▸ **What to work on**
Report every line of the records that contains the string "Beethoven", copying each one in full.

▸ **Data records**
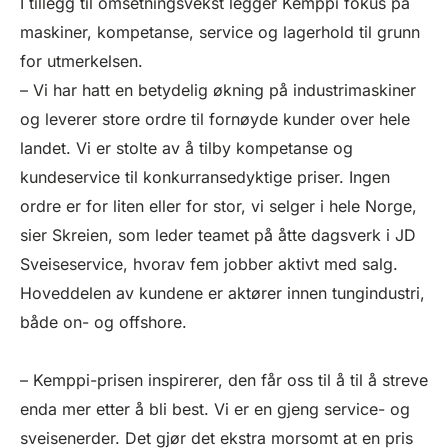
I tillegg til omsetningsvekst legger Kemppi fokus på
maskiner, kompetanse, service og lagerhold til grunn
for utmerkelsen.
– Vi har hatt en betydelig økning på industrimaskiner
og leverer store ordre til fornøyde kunder over hele
landet. Vi er stolte av å tilby kompetanse og
kundeservice til konkurransedyktige priser. Ingen
ordre er for liten eller for stor, vi selger i hele Norge,
sier Skreien, som leder teamet på åtte dagsverk i JD
Sveiseservice, hvorav fem jobber aktivt med salg.
Hoveddelen av kundene er aktører innen tungindustri,
både on- og offshore.
– Kemppi-prisen inspirerer, den får oss til å til å streve
enda mer etter å bli best. Vi er en gjeng service- og
sveisenerder. Det gjør det ekstra morsomt at en pris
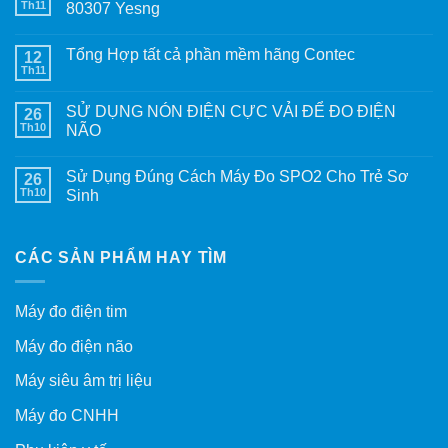
Th11
80307 Yesng
Tổng Hợp tất cả phần mềm hãng Contec
12
Th11
SỬ DỤNG NÓN ĐIỆN CỰC VẢI ĐỂ ĐO ĐIỆN
26
Th10
NÃO
Sử Dụng Đúng Cách Máy Đo SPO2 Cho Trẻ Sơ
26
Th10
Sinh
CÁC SẢN PHẨM HAY TÌM
Máy đo điện tim
Máy đo điện não
Máy siêu âm trị liệu
Máy đo CNHH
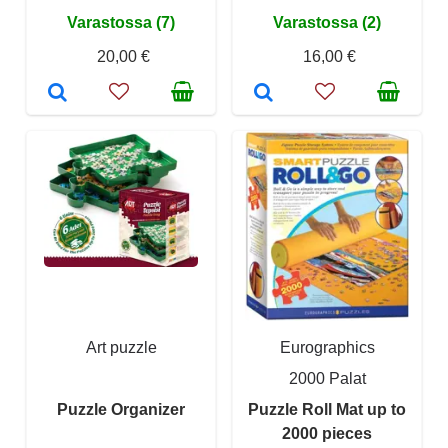
Varastossa (7)
Varastossa (2)
20,00 €
16,00 €
Art puzzle
Eurographics
2000 Palat
Puzzle Organizer
Puzzle Roll Mat up to
2000 pieces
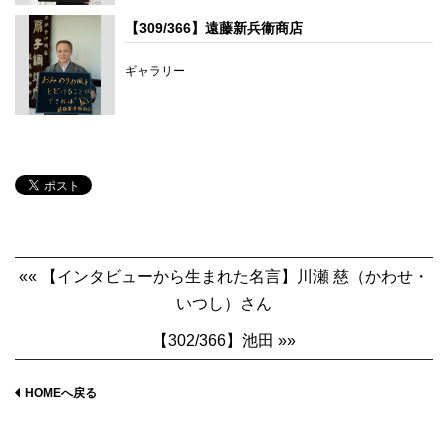
【309/366】遠藤新兵衞商店
ギャラリー
«« 【インタビューから生まれた名言】川瀬 慈（かわせ・
いつし）さん
【302/366】池田 »»
HOMEへ戻る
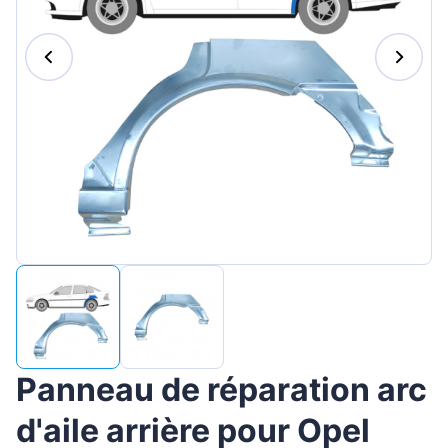
Magyar
Lietuvių
Hrvatski
Português
Slovenian
Latvian
Slovenčina
Panneau de réparation arc
d'aile arrière pour Opel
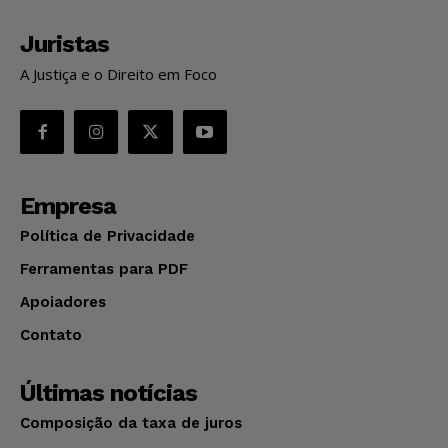
Juristas
A Justiça e o Direito em Foco
Empresa
Política de Privacidade
Ferramentas para PDF
Apoiadores
Contato
Últimas notícias
Composição da taxa de juros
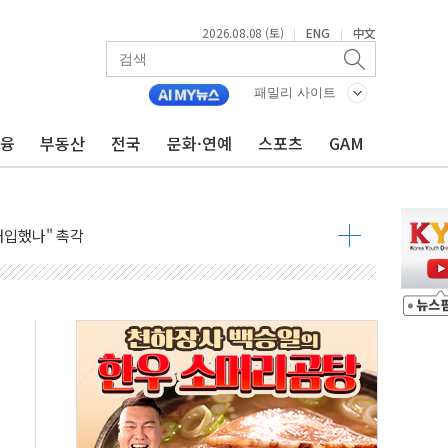
2026.08.08 (토)
ENG
中文
|
|
동결 전망 우세
체결… 이스라엘·이란 위협에 맞설 자체 억지력 강화
패밀리 사이트
 다음 주"
금융
부동산
전국
문화·연예
스포츠
GAM
령…트럼프 제동
 이상 '올스톱'… 美 해상봉쇄 영향
개입했나" 촉각
용 쇼크에 반도체주 '활짝'
우려 후퇴…나스닥 선물 1%대 상승
…9월 금리 인상 기대 후퇴
체결
라우드플레어·태양광주↑ VS 트레이드데스크·웬디스↓
종자 7359명 끝까지 찾겠다"
 톤 낮춰
항시 '시끌'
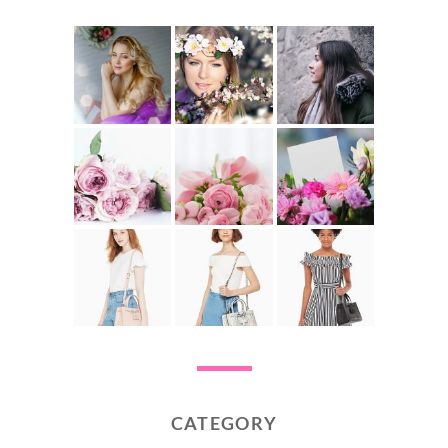
CATEGORY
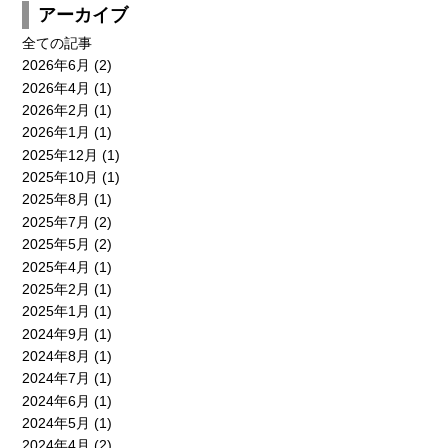
アーカイブ
全ての記事
2026年6月
(2)
新卒採用
キャリア採用
2026年4月
(1)
エントリー
エントリー
2026年2月
(1)
2026年1月
(1)
2025年12月
(1)
CONTACT
2025年10月
(1)
2025年8月
(1)
2025年7月
(2)
2025年5月
(2)
2025年4月
(1)
2025年2月
(1)
2025年1月
(1)
2024年9月
(1)
2024年8月
(1)
2024年7月
(1)
2024年6月
(1)
2024年5月
(1)
2024年4月
(2)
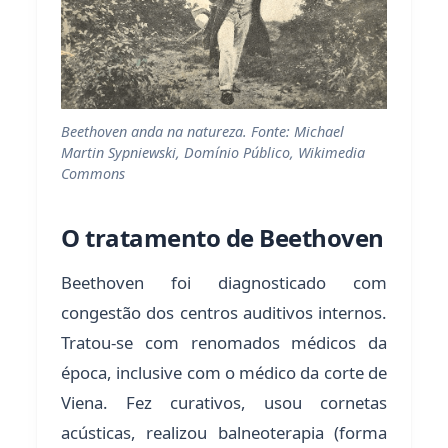
Beethoven anda na natureza. Fonte: Michael
Martin Sypniewski, Domínio Público, Wikimedia
Commons
O tratamento de Beethoven
Beethoven foi diagnosticado com
congestão dos centros auditivos internos.
Tratou-se com renomados médicos da
época, inclusive com o médico da corte de
Viena. Fez curativos, usou cornetas
acústicas, realizou balneoterapia (forma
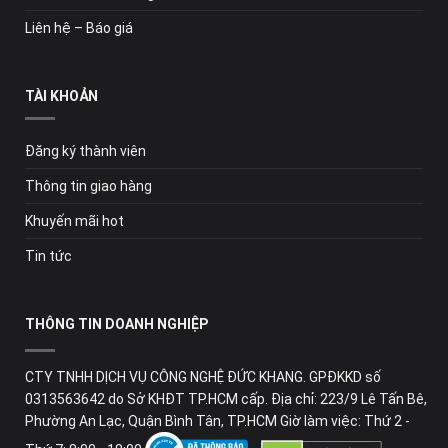
Liên hệ – Báo giá
TÀI KHOẢN
Đăng ký thành viên
Thông tin giao hàng
Khuyến mãi hot
Tin tức
THÔNG TIN DOANH NGHIỆP
CTY TNHH DỊCH VỤ CÔNG NGHỆ ĐỨC KHANG. GPĐKKD số
0313563642 do Sở KHĐT TP.HCM cấp. Địa chỉ: 223/9 Lê Tấn Bê,
Phường An Lạc, Quận Bình Tân, TP.HCM Giờ làm việc: Thứ 2 -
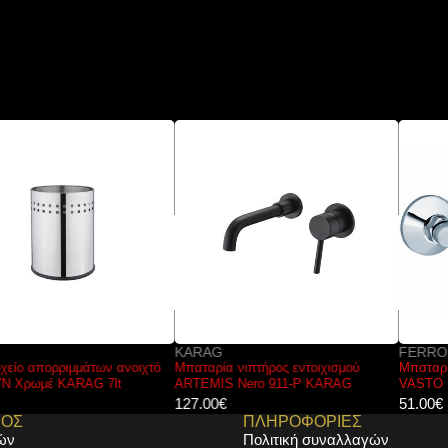
KARAG
FERRO
Μπαταρία νιπτήρος εντοιχισμού
Μπαταρία νιπτήρος εντοιχισμού
ARTEMIS Nero 911-P KARAG
VASTO BVA3 FERRO
127.00
€
51.00
€
ΜΟΣ
ΠΛΗΡΟΦΟΡΙΕΣ
ών
Πολιτική συναλλαγών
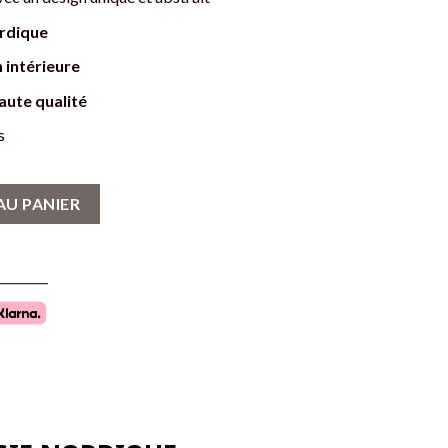
rdique
 intérieure
aute qualité
s
trait - Décoration Murale Nordique
AU PANIER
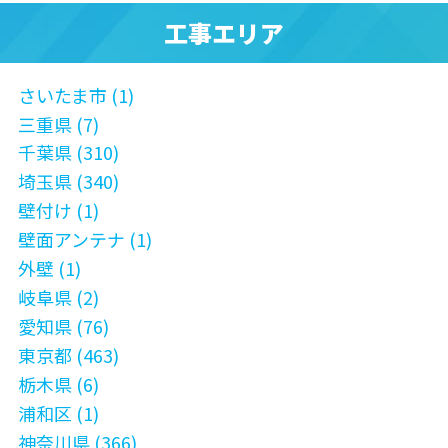
工事エリア
さいたま市 (1)
三重県 (7)
千葉県 (310)
埼玉県 (340)
壁付け (1)
壁面アンテナ (1)
外壁 (1)
岐阜県 (2)
愛知県 (76)
東京都 (463)
栃木県 (6)
浦和区 (1)
神奈川県 (366)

▸ **Written answer**
Beethoven anda na natureza. Fonte: Michael
O tratamento de Beethoven
Beethoven foi diagnosticado com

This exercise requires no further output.